**Exercise brief**
Find every line in the records below that contains the word "family", and copy each of those lines. Treat uppercase and lowercase as distinct.

━━━━━ Exercise data

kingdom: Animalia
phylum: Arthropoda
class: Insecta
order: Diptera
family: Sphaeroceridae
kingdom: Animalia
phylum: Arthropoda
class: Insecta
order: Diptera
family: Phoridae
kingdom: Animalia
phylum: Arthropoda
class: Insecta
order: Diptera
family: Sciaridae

━━━━━━━━━━
━━━━━ Exercise data

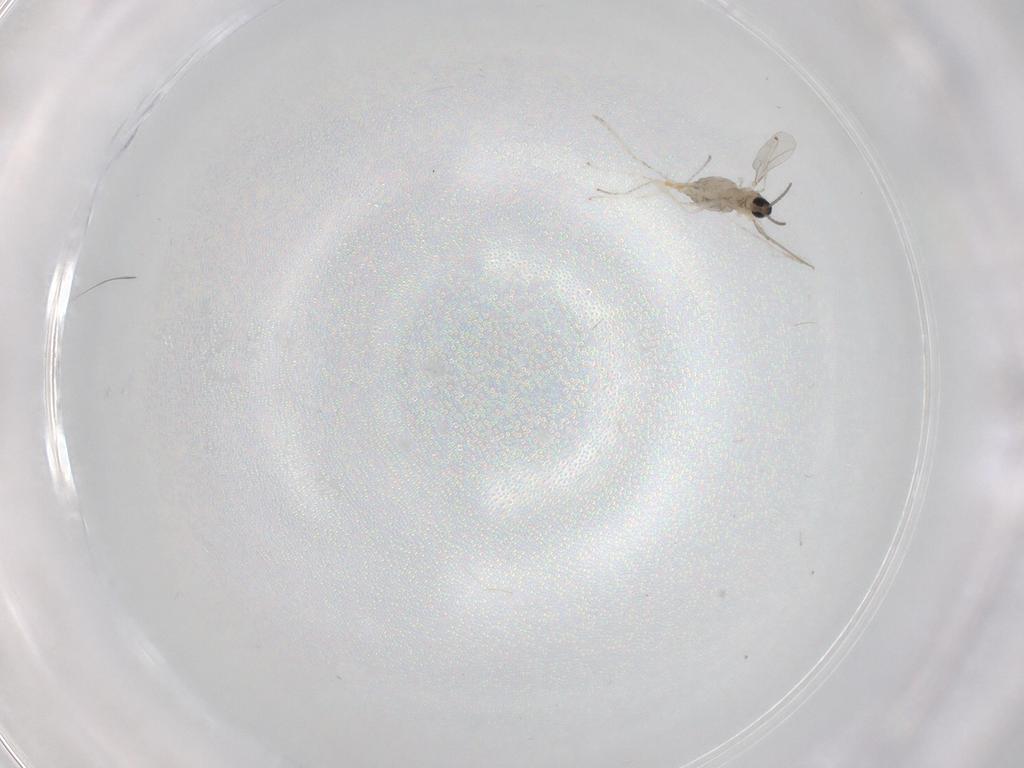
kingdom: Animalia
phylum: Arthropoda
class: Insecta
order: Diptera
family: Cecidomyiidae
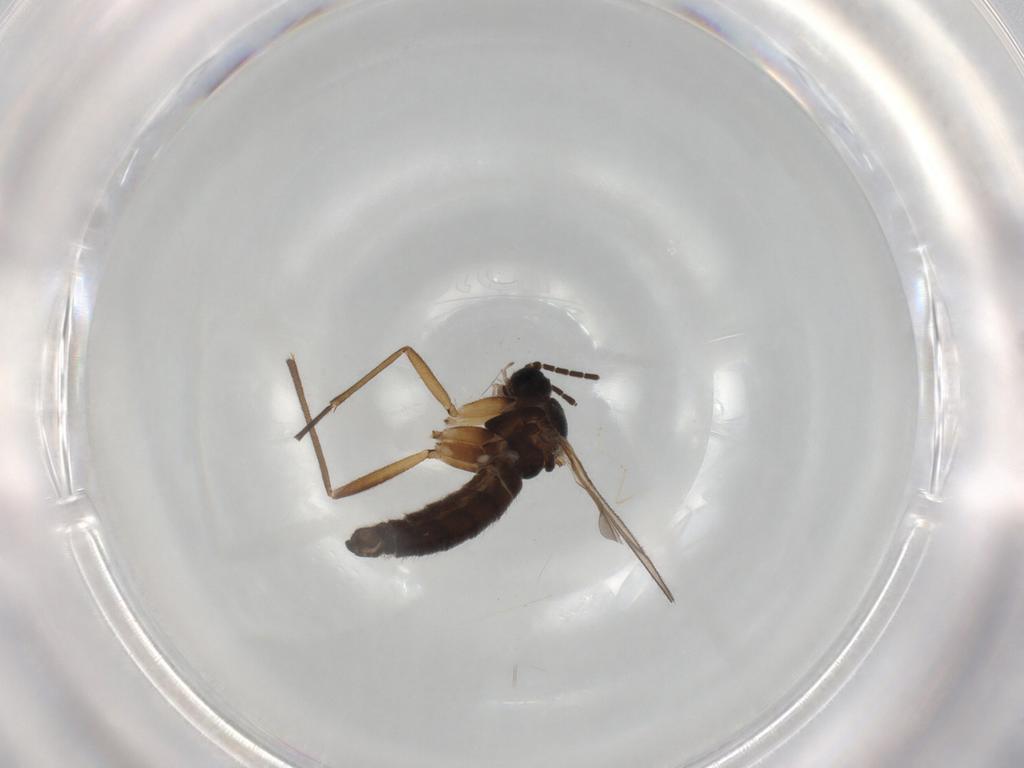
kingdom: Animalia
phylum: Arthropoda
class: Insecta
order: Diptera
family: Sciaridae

━━━━━━━━━━

**Exercise solution**
family: Sphaeroceridae
family: Phoridae
family: Sciaridae
family: Cecidomyiidae
family: Sciaridae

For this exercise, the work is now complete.